* **WHAT TO PRODUCE**:
A verbatim repetition of the data below is requested, without images.
▼▼▼
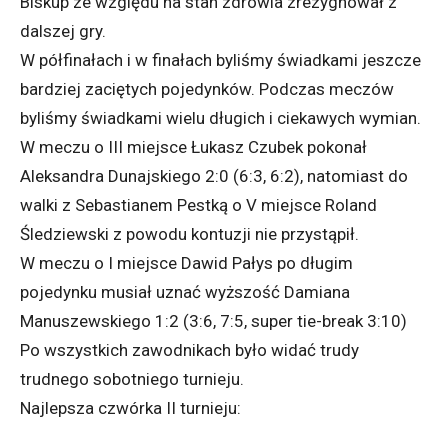
Biskup ze względu na stan zdrowia zrezygnował z
dalszej gry.
W półfinałach i w finałach byliśmy świadkami jeszcze
bardziej zaciętych pojedynków. Podczas meczów
byliśmy świadkami wielu długich i ciekawych wymian.
W meczu o III miejsce Łukasz Czubek pokonał
Aleksandra Dunajskiego 2:0 (6:3, 6:2), natomiast do
walki z Sebastianem Pestką o V miejsce Roland
Śledziewski z powodu kontuzji nie przystąpił.
W meczu o I miejsce Dawid Pałys po długim
pojedynku musiał uznać wyższość Damiana
Manuszewskiego 1:2 (3:6, 7:5, super tie-break 3:10)
Po wszystkich zawodnikach było widać trudy
trudnego sobotniego turnieju.
Najlepsza czwórka II turnieju:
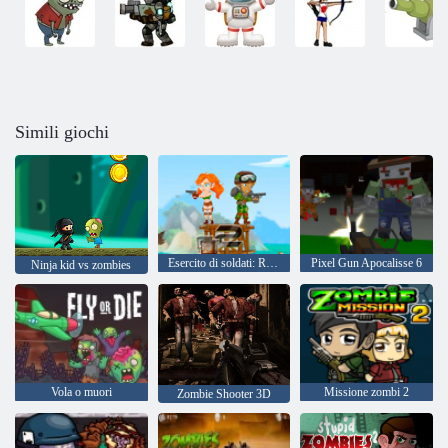
Simili giochi
Esercito di soldati: Resistenza
Pixel Gun Apocalisse 6
Ninja kid vs zombies
Vola o muori
Missione zombi 2
Zombie Shooter 3D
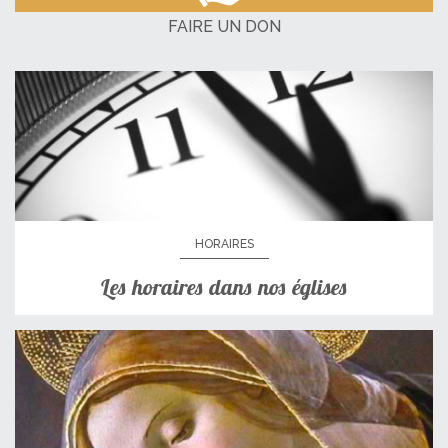
FAIRE UN DON
HORAIRES
Les horaires dans nos églises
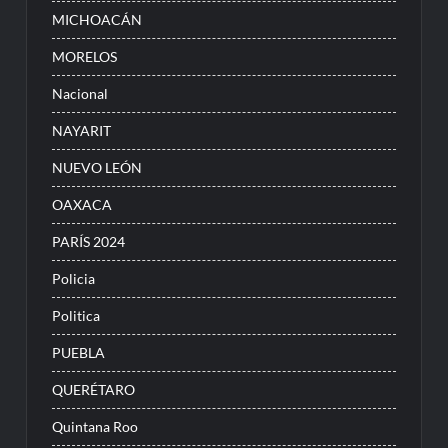
MICHOACÁN
MORELOS
Nacional
NAYARIT
NUEVO LEÓN
OAXACA
PARÍS 2024
Policia
Politica
PUEBLA
QUERÉTARO
Quintana Roo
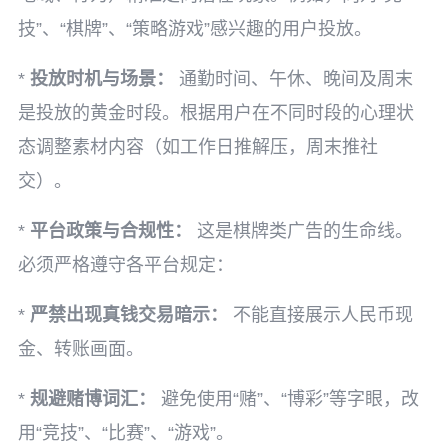
技”、“棋牌”、“策略游戏”感兴趣的用户投放。
*
投放时机与场景：
通勤时间、午休、晚间及周末
是投放的黄金时段。根据用户在不同时段的心理状
态调整素材内容（如工作日推解压，周末推社
交）。
*
平台政策与合规性：
这是棋牌类广告的生命线。
必须严格遵守各平台规定：
*
严禁出现真钱交易暗示：
不能直接展示人民币现
金、转账画面。
*
规避赌博词汇：
避免使用“赌”、“博彩”等字眼，改
用“竞技”、“比赛”、“游戏”。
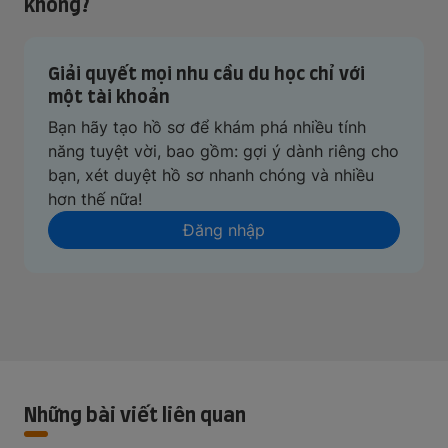
không?
Giải quyết mọi nhu cầu du học chỉ với
một tài khoản
Bạn hãy tạo hồ sơ để khám phá nhiều tính
năng tuyệt vời, bao gồm: gợi ý dành riêng cho
bạn, xét duyệt hồ sơ nhanh chóng và nhiều
hơn thế nữa!
Đăng nhập
Những bài viết liên quan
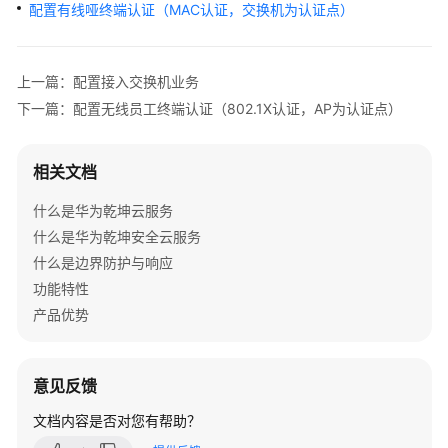
管
配置有线哑终端认证（MAC认证，交换机为认证点）
理
网
络
上一篇：配置接入交换机业务
下一篇：配置无线员工终端认证（802.1X认证，AP为认证点）
典
型
配
相关文档
置
案
什么是华为乾坤云服务
例
什么是华为乾坤安全云服务
什么是边界防护与响应
单
功能特性
AP
产品优势
组
网
场
意见反馈
景
文档内容是否对您有帮助？
纯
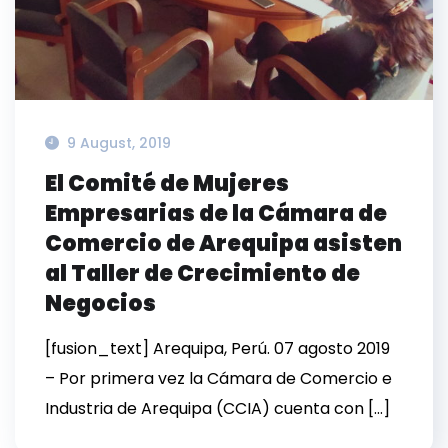
9 August, 2019
El Comité de Mujeres
Empresarias de la Cámara de
Comercio de Arequipa asisten
al Taller de Crecimiento de
Negocios
[fusion_text] Arequipa, Perú. 07 agosto 2019
– Por primera vez la Cámara de Comercio e
Industria de Arequipa (CCIA) cuenta con […]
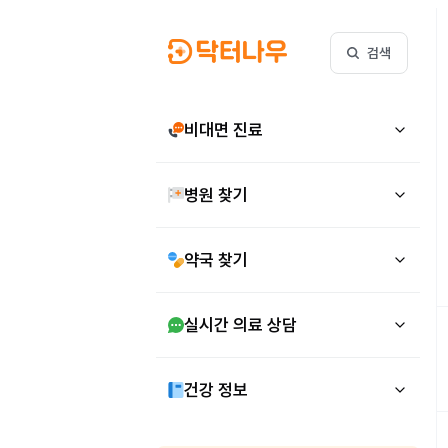
검색
비대면 진료
병원 찾기
약국 찾기
실시간 의료 상담
건강 정보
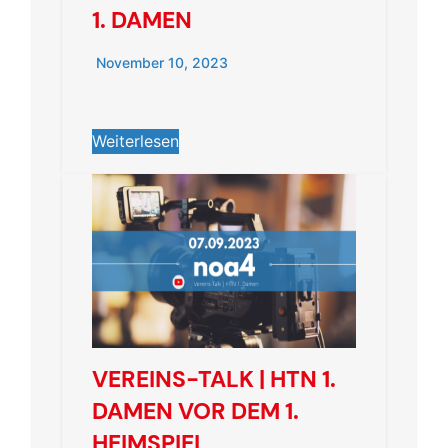
1. DAMEN
November 10, 2023
Weiterlesen
VEREINS-TALK | HTN 1.
DAMEN VOR DEM 1.
HEIMSPIEL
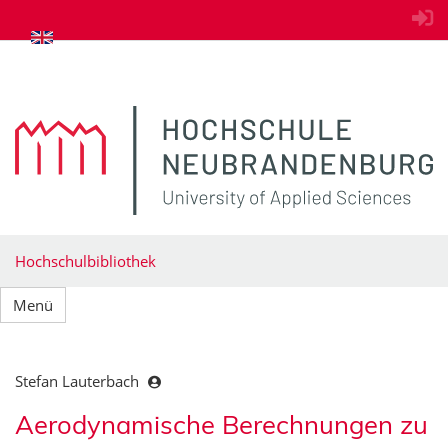
zum Inhalt springen
Hochschulbibliothek
Menü
Stefan Lauterbach
Aerodynamische Berechnungen zu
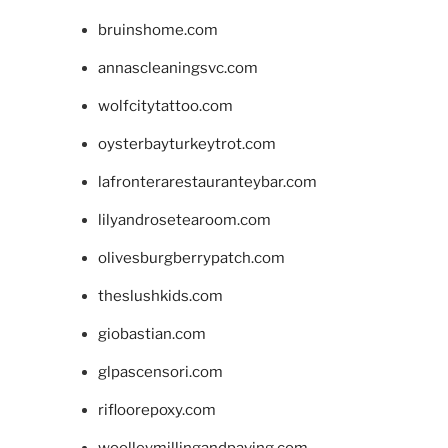
bruinshome.com
annascleaningsvc.com
wolfcitytattoo.com
oysterbayturkeytrot.com
lafronterarestauranteybar.com
lilyandrosetearoom.com
olivesburgberrypatch.com
theslushkids.com
giobastian.com
glpascensori.com
rifloorepoxy.com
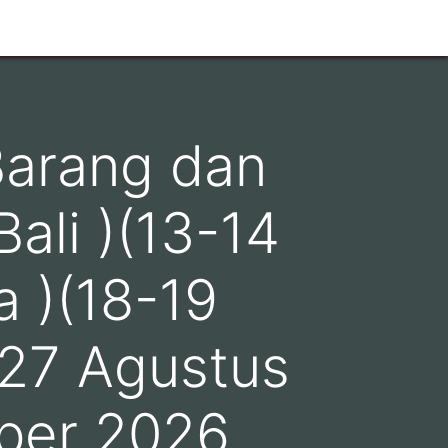
Barang dan
ali )(13-14
 )(18-19
-27 Agustus
ber 2026,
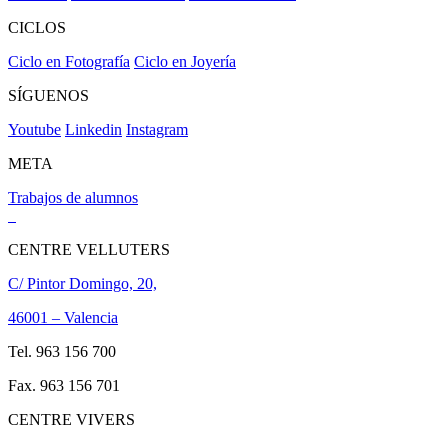
CICLOS
Ciclo en Fotografía
Ciclo en Joyería
SÍGUENOS
Youtube
Linkedin
Instagram
META
Trabajos de alumnos
CENTRE VELLUTERS
C/ Pintor Domingo, 20,
46001 – Valencia
Tel. 963 156 700
Fax. 963 156 701
CENTRE VIVERS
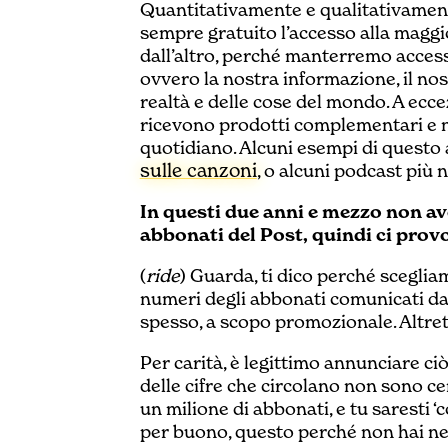
Quantitativamente e qualitativamen
sempre gratuito l’accesso alla magg
dall’altro, perché manterremo accessib
ovvero la nostra informazione, il no
realtà e delle cose del mondo. A ecce
ricevono prodotti complementari e n
quotidiano. Alcuni esempi di questo
sulle canzoni
, o alcuni podcast più n
In questi due anni e mezzo non a
abbonati del Post, quindi ci provo
(
ride
) Guarda, ti dico perché sceglia
numeri degli abbonati comunicati da 
spesso, a scopo promozionale. Altret
Per carità, è legittimo annunciare ci
delle cifre che circolano non sono cer
un milione di abbonati, e tu saresti 
per buono, questo perché non hai ne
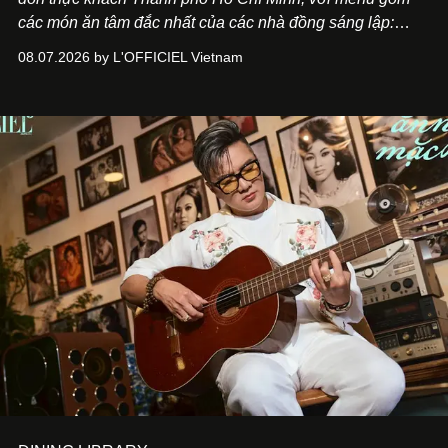
các món ăn tâm đắc nhất của các nhà đồng sáng lập:
Giám đốc sáng tạo Ben Phạm và chef Thạch Tạ. Những
08.07.2026 by L'OFFICIEL Vietnam
món ăn đa dạng từ Á đến Âu nhanh chóng được yêu thích
nhờ cảm giác ngon miệng, thoải mái và cả khả năng
mang đến niềm vui cho thực khách.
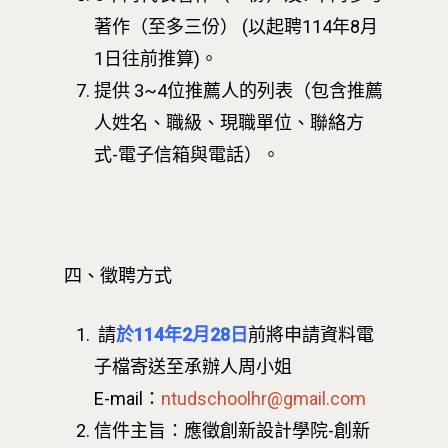
著作（至多三份） (以起聘114年8月
1日往前推算)。
提供 3~4位推薦人的列表（包含推薦
人姓名、職級、現職單位、聯絡方
式-電子信箱與電話）。
四、徵聘方式
請
於
114年2月28日
前將申請資料電
子檔寄送至承辦人周小姐
E-mail：
ntudschoolhr@gmail.com
信件主旨：應徵創新設計學院-創新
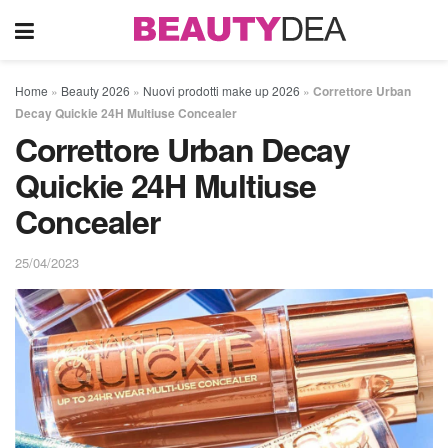
Home
»
Beauty 2026
»
Nuovi prodotti make up 2026
»
Correttore Urban
Decay Quickie 24H Multiuse Concealer
Correttore Urban Decay
Quickie 24H Multiuse
Concealer
25/04/2023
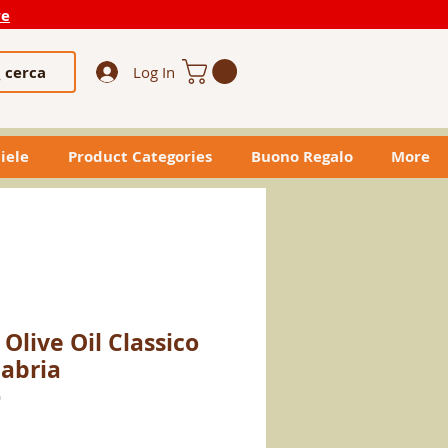
re
cerca
Log In
iele
Product Categories
Buono Regalo
More
 Olive Oil Classico
labria
0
▲▲▲
* **ANSWER BELOW**:
Biskup ze względu na stan zdrowia zrezygnował z
dalszej gry.
W półfinałach i w finałach byliśmy świadkami jeszcze
bardziej zaciętych pojedynków. Podczas meczów
byliśmy świadkami wielu długich i ciekawych wymian.
W meczu o III miejsce Łukasz Czubek pokonał
Aleksandra Dunajskiego 2:0 (6:3, 6:2), natomiast do
walki z Sebastianem Pestką o V miejsce Roland
Śledziewski z powodu kontuzji nie przystąpił.
W meczu o I miejsce Dawid Pałys po długim
pojedynku musiał uznać wyższość Damiana
Manuszewskiego 1:2 (3:6, 7:5, super tie-break 3:10)
Po wszystkich zawodnikach było widać trudy
trudnego sobotniego turnieju.
Najlepsza czwórka II turnieju:
Simili giochi
Esercito di soldati: Resistenza
Pixel Gun Apocalisse 6
Ninja kid vs zombies
Vola o muori
Missione zombi 2
Zombie Shooter 3D
FAIRE UN DON
HORAIRES
Les horaires dans nos églises
MICHOACÁN
MORELOS
Nacional
NAYARIT
NUEVO LEÓN
OAXACA
PARÍS 2024
Policia
Politica
PUEBLA
QUERÉTARO
Quintana Roo
技”、“棋牌”、“策略游戏”感兴趣的用户投放。
*
投放时机与场景：
通勤时间、午休、晚间及周末
是投放的黄金时段。根据用户在不同时段的心理状
态调整素材内容（如工作日推解压，周末推社
交）。
*
平台政策与合规性：
这是棋牌类广告的生命线。
必须严格遵守各平台规定：
*
严禁出现真钱交易暗示：
不能直接展示人民币现
金、转账画面。
*
规避赌博词汇：
避免使用“赌”、“博彩”等字眼，改
用“竞技”、“比赛”、“游戏”。
không?
Giải quyết mọi nhu cầu du học chỉ với
một tài khoản
Bạn hãy tạo hồ sơ để khám phá nhiều tính
năng tuyệt vời, bao gồm: gợi ý dành riêng cho
bạn, xét duyệt hồ sơ nhanh chóng và nhiều
hơn thế nữa!
Đăng nhập
Những bài viết liên quan
管
配置有线哑终端认证（MAC认证，交换机为认证点）
理
网
络
上一篇：配置接入交换机业务
下一篇：配置无线员工终端认证（802.1X认证，AP为认证点）
典
型
配
相关文档
置
案
什么是华为乾坤云服务
例
什么是华为乾坤安全云服务
什么是边界防护与响应
单
功能特性
AP
产品优势
组
网
场
意见反馈
景
文档内容是否对您有帮助？
纯
9 August, 2019
El Comité de Mujeres
Empresarias de la Cámara de
Comercio de Arequipa asisten
al Taller de Crecimiento de
Negocios
[fusion_text] Arequipa, Perú. 07 agosto 2019
– Por primera vez la Cámara de Comercio e
Industria de Arequipa (CCIA) cuenta con […]
검색
비대면 진료
병원 찾기
약국 찾기
실시간 의료 상담
건강 정보
1. DAMEN
November 10, 2023
Weiterlesen
VEREINS-TALK | HTN 1.
DAMEN VOR DEM 1.
HEIMSPIEL
zum Inhalt springen
Hochschulbibliothek
Menü
Stefan Lauterbach
Aerodynamische Berechnungen zu
bruinshome.com
annascleaningsvc.com
wolfcitytattoo.com
oysterbayturkeytrot.com
lafronterarestauranteybar.com
lilyandrosetearoom.com
olivesburgberrypatch.com
theslushkids.com
giobastian.com
glpascensori.com
rifloorepoxy.com
Barang dan
ali )(13-14
 )(18-19
-27 Agustus
ber 2026,
CICLOS
Ciclo en Fotografía
Ciclo en Joyería
SÍGUENOS
Youtube
Linkedin
Instagram
META
Trabajos de alumnos
CENTRE VELLUTERS
C/ Pintor Domingo, 20,
46001 – Valencia
Tel. 963 156 700
Fax. 963 156 701
CENTRE VIVERS
Quantitativamente e qualitativamen
sempre gratuito l’accesso alla magg
dall’altro, perché manterremo accessib
ovvero la nostra informazione, il no
realtà e delle cose del mondo. A ecce
ricevono prodotti complementari e n
quotidiano. Alcuni esempi di questo
sulle canzoni
, o alcuni podcast più n
In questi due anni e mezzo non a
abbonati del Post, quindi ci provo
(
ride
) Guarda, ti dico perché sceglia
numeri degli abbonati comunicati da 
spesso, a scopo promozionale. Altret
Per carità, è legittimo annunciare ci
delle cifre che circolano non sono cer
un milione di abbonati, e tu saresti 
per buono, questo perché non hai ne
các món ăn tâm đắc nhất của các nhà đồng sáng lập:
Giám đốc sáng tạo Ben Phạm và chef Thạch Tạ. Những
08.07.2026 by L'OFFICIEL Vietnam
món ăn đa dạng từ Á đến Âu nhanh chóng được yêu thích
nhờ cảm giác ngon miệng, thoải mái và cả khả năng
mang đến niềm vui cho thực khách.
著作（至多三份） (以起聘114年8月
1日往前推算)。
提供 3~4位推薦人的列表（包含推薦
人姓名、職級、現職單位、聯絡方
式-電子信箱與電話）。
四、徵聘方式
請
於
114年2月28日
前將申請資料電
子檔寄送至承辦人周小姐
E-mail：
ntudschoolhr@gmail.com
信件主旨：應徵創新設計學院-創新
Home
»
Beauty 2026
»
Nuovi prodotti make up 2026
»
Correttore Urban
Decay Quickie 24H Multiuse Concealer
Correttore Urban Decay
Quickie 24H Multiuse
Concealer
25/04/2023
re
cerca
Log In
iele
Product Categories
Buono Regalo
More
 Olive Oil Classico
labria
0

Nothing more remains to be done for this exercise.